**Importing Modules**

In [12]:
from tensorflow.keras.preprocessing.text import Tokenizer #type:ignore
from tensorflow.keras.preprocessing.sequence import pad_sequences #type: ignore 
from tensorflow.keras.callbacks import EarlyStopping, ModelCheckpoint, ReduceLROnPlateau #type: ignore
from tensorflow.keras.utils import Sequence #type: ignore
import tensorflow.keras.utils as ku 
import pandas as pd 
import numpy as np
import string
import pickle
import gc  

**Loading the Training data**

In [13]:
train_data = pd.read_csv("/kaggle/input/tinystories-narrative-classification/train.csv")

DATASET_SIZE = 4000  
train_text = [t for t in train_data["text"][:DATASET_SIZE]]


# Deleting the unnecessary stuff to free up ram
del train_data
gc.collect()

5937

**Creating preprocessing function**


In [14]:
def clean_data(text):
    text = str(text).lower()
    text = ''.join([i for i in text if i not in string.punctuation]) 
    text = text.encode('utf8').decode('ascii','ignore')
    return text 

**Applying preprocessing**

In [15]:
train_text = [clean_data(text) for text in train_text]
print(f"Number of texts: {len(train_text)}")

Number of texts: 4000


**Setup tokenizer and parameters**

In [16]:
MAX_VOCAB_SIZE = 8000
MAX_SEQUENCE_LENGTH = 60  

tokenizer = Tokenizer(num_words=MAX_VOCAB_SIZE, oov_token="<OOV>")
tokenizer.fit_on_texts(train_text)

total_words = min(len(tokenizer.word_index) + 1, MAX_VOCAB_SIZE)
print(f"Vocabulary size: {total_words}")

sequence_lengths = []
for text in train_text[:500]:  
    token_list = tokenizer.texts_to_sequences([text])[0]
    sequence_lengths.append(len(token_list))
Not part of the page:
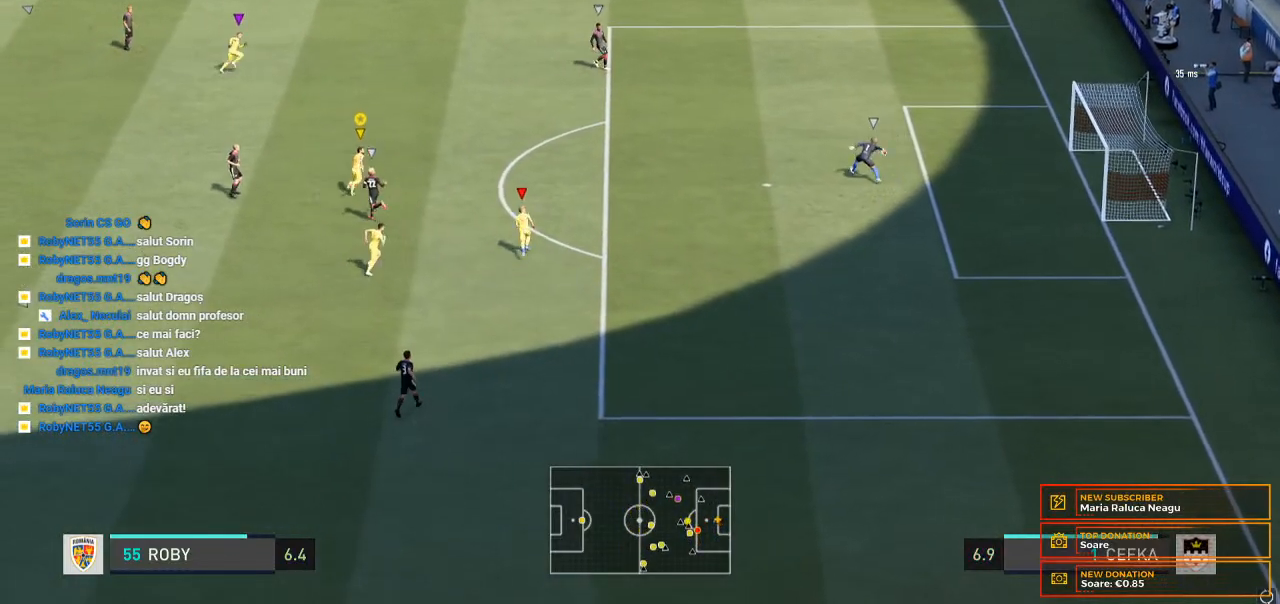
{"buttons": ["R2"], "left_stick": "up", "right_stick": "center", "events": []}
max_sequence_len = min(int(np.percentile(sequence_lengths, 95)), MAX_SEQUENCE_LENGTH)
print(f"Max sequence length: {max_sequence_len}")

Vocabulary size: 7380
Max sequence length: 60


**Data Generator**

In [17]:
class DataGenerator(Sequence):
    def __init__(self, texts, tokenizer, max_sequence_len, batch_size=32):
        self.texts = texts
        self.tokenizer = tokenizer
        self.max_sequence_len = max_sequence_len
        self.batch_size = batch_size
        
        self.sequence_indices = []
        for text_idx, text in enumerate(texts):
            token_list = tokenizer.texts_to_sequences([text])[0]
            max_sequences_per_text = min(len(token_list) - 1, 50)
            for i in range(1, max_sequences_per_text + 1):
                self.sequence_indices.append((text_idx, i))
        
        print(f"Total sequences: {len(self.sequence_indices)}")
        
    def __len__(self):
        return int(np.ceil(len(self.sequence_indices) / self.batch_size))
    
    def __getitem__(self, idx):
        batch_indices = self.sequence_indices[idx * self.batch_size:(idx + 1) * self.batch_size]
        
        X, y = [], []
        for text_idx, seq_end in batch_indices:
            token_list = self.tokenizer.texts_to_sequences([self.texts[text_idx]])[0]
            if seq_end < len(token_list):
                sequence = token_list[:seq_end + 1]
                X.append(sequence[:-1])
                y.append(sequence[-1])
        
        if len(X) == 0:
            X = np.zeros((1, self.max_sequence_len - 1))
            y = np.zeros((1, len(self.tokenizer.word_index) + 1))
            return X, y
            
        X = pad_sequences(X, maxlen=self.max_sequence_len - 1, padding='pre')
        y = ku.to_categorical(y, num_classes=len(self.tokenizer.word_index) + 1)
        
        return X, y

 **Create data generator**

In [18]:
BATCH_SIZE =64
train_generator = DataGenerator(train_text, tokenizer, max_sequence_len, BATCH_SIZE)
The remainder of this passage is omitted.